DynatraceQueryLanguageReference - dynatrace-oss/dynatrace-mcp GitHub Wiki

Dynatrace Query Language (DQL) Reference

Dynatrace Query Language (DQL) is a powerful, pipeline-based query language designed to explore and analyze observability data stored in Dynatrace Grail. It enables users to fetch, filter, transform, and visualize data from logs, metrics, events, and more.

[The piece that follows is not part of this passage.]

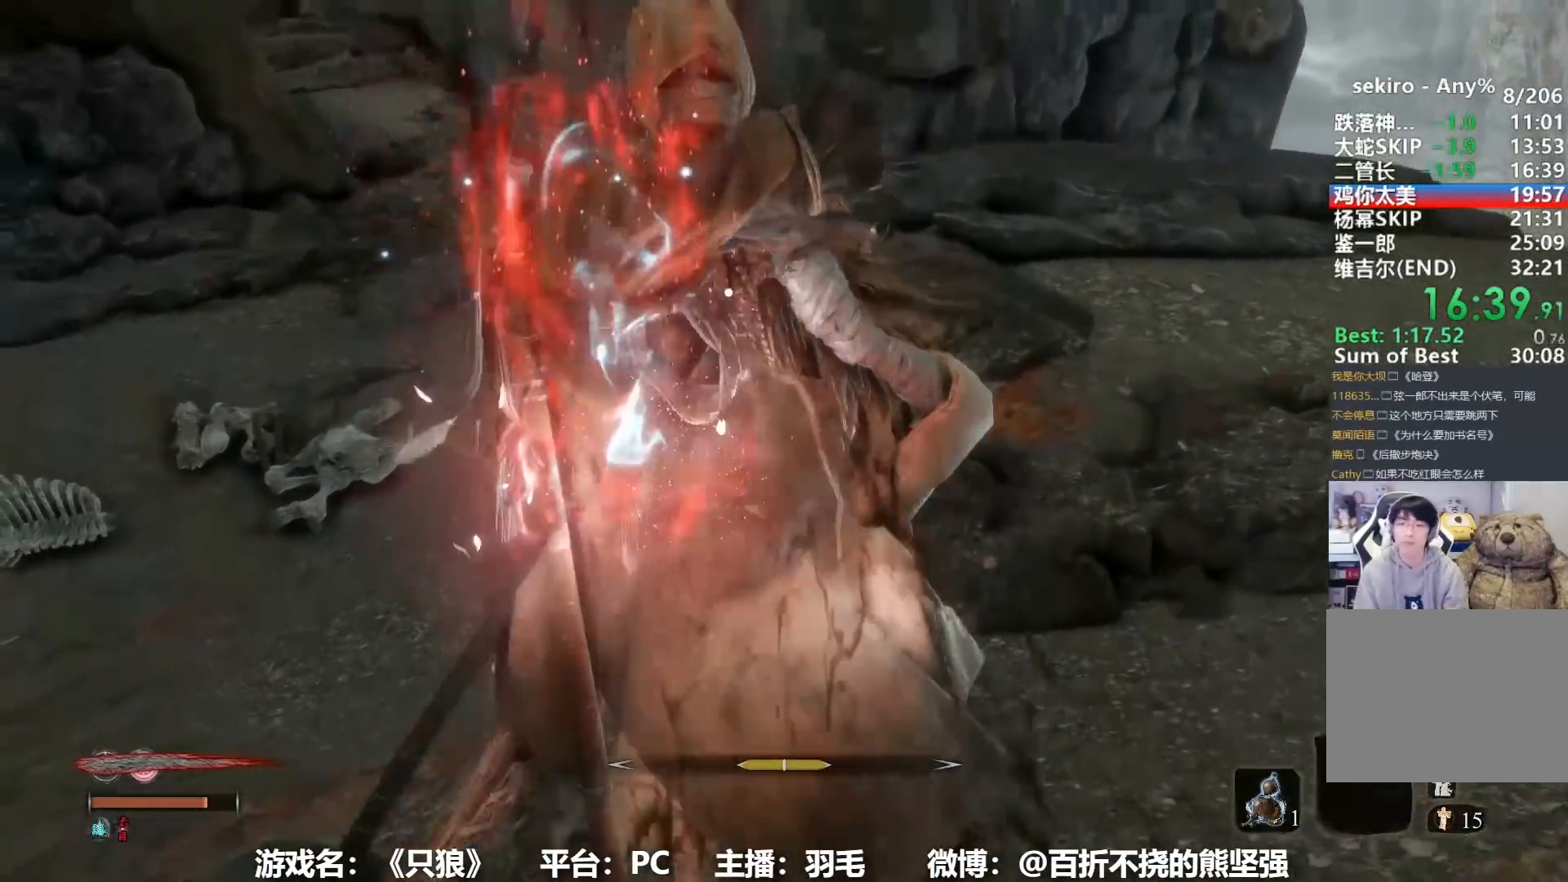
{"buttons": [], "left_stick": "right", "right_stick": "center", "events": []}
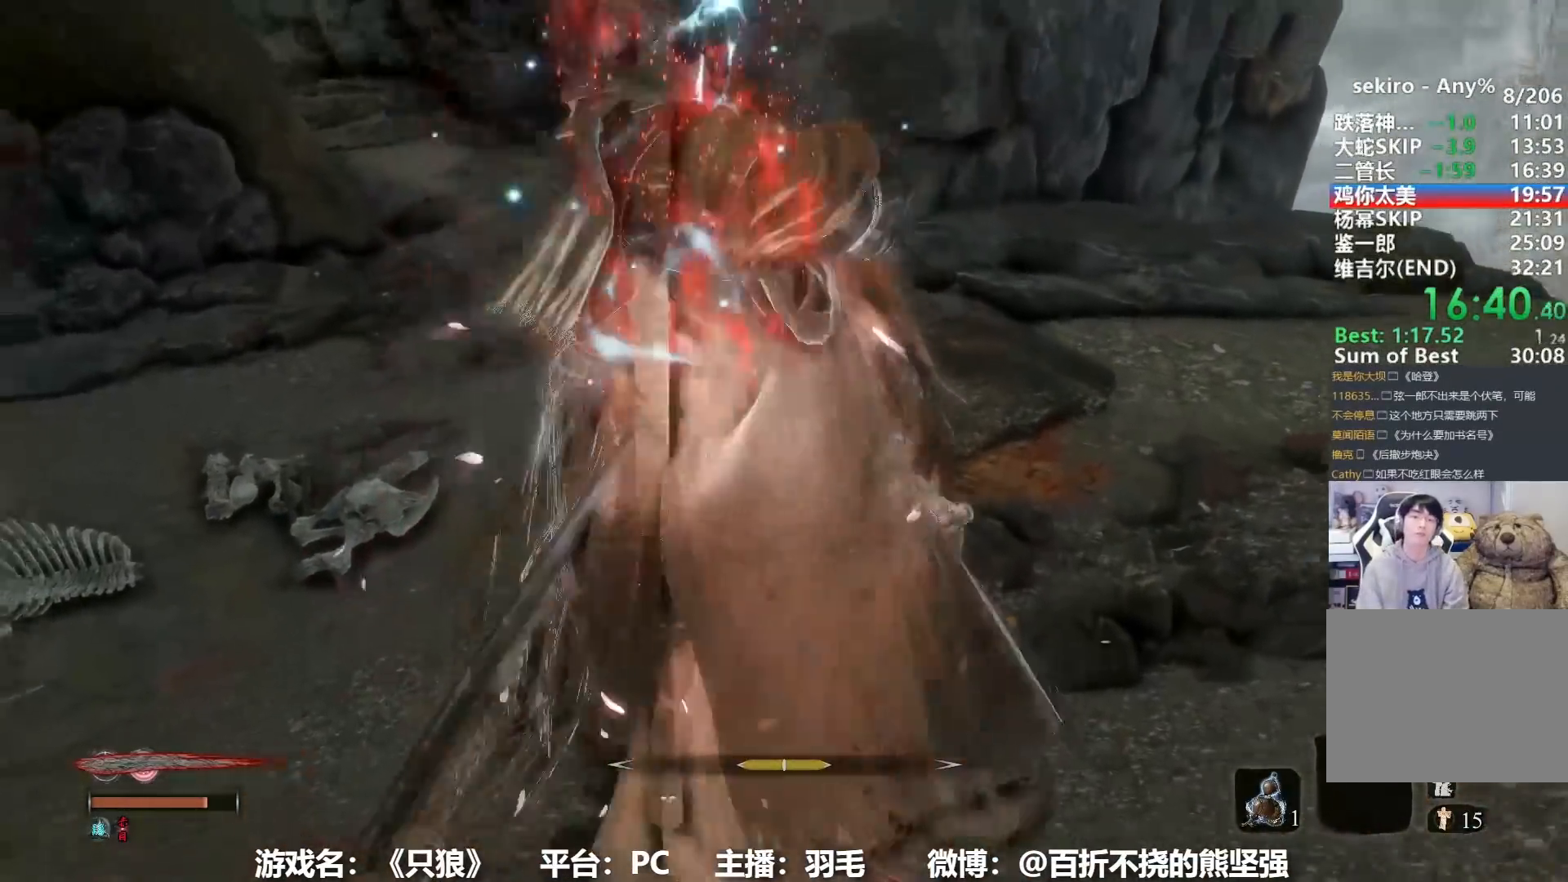
{"buttons": ["B"], "left_stick": "up-right", "right_stick": "center", "events": [[101, "B", "down"], [151, "left_stick", "up-right"]]}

🎯 Key Patterns & Best Practices Summary

Essential Query Structure

fetch [data_source], from:now() - [timeframe]
| filter [conditions]
| dedup {key_fields}, sort: {timestamp desc}  // For latest snapshots
| summarize [aggregations], by: {grouping_fields}
| sort [field] desc
| limit [number]

Critical Best Practices

  1. Start Broad, Then Filter: Begin with wide queries to discover available fields
  2. Use Appropriate Timeframes: 24h+ for cloud compliance, default for K8s/logs
  3. Latest Snapshots Only: Always use dedup for current state analysis
  4. Never Aggregate Over Time: For compliance, focus on latest scan results only
  5. Leverage Pipeline Structure: Build complex queries step by step

Security Data Patterns

// Standard security event filtering
fetch security.events
| filter dt.system.bucket == "default_securityevents_builtin"
    AND event.provider == "Dynatrace"
    AND event.type == "VULNERABILITY_STATE_REPORT_EVENT"
    AND event.level == "ENTITY"
| dedup {vulnerability.display_id, affected_entity.id}, sort: {timestamp desc}
| filter vulnerability.resolution.status == "OPEN"
    AND vulnerability.parent.mute.status != "MUTED"
    AND vulnerability.mute.status != "MUTED"

String Operations

  • matchesPhrase(field, "text") - Text search
  • field == "exact_value" - Exact match
  • field startsWith "prefix" - Prefix match
  • contains(), like() - Not supported

Essential Functions

  • dedup - Get latest snapshots
  • takeFirst() / takeMax() / takeAny() - Aggregation
  • countDistinctExact() - Precise counting
  • in() - Array membership
  • coalesce() - Handle nulls
  • lookup - Join with entity data

Risk Level Mapping

| fieldsAdd risk_level = if(score >= 9, "CRITICAL",
    else: if(score >= 7, "HIGH",
    else: if(score >= 4, "MEDIUM",
    else: if(score >= 0.1, "LOW", else: "NONE"))))

🔧 Core Concepts of DQL

  1. Pipeline Structure: DQL uses a pipeline model where each command is separated by a pipe (|). Data flows from one command to the next.
  2. Tabular Data: Each command returns a table (rows and columns), which is passed to the next command.
  3. Read-Only: DQL is used for querying and analyzing data, not modifying it.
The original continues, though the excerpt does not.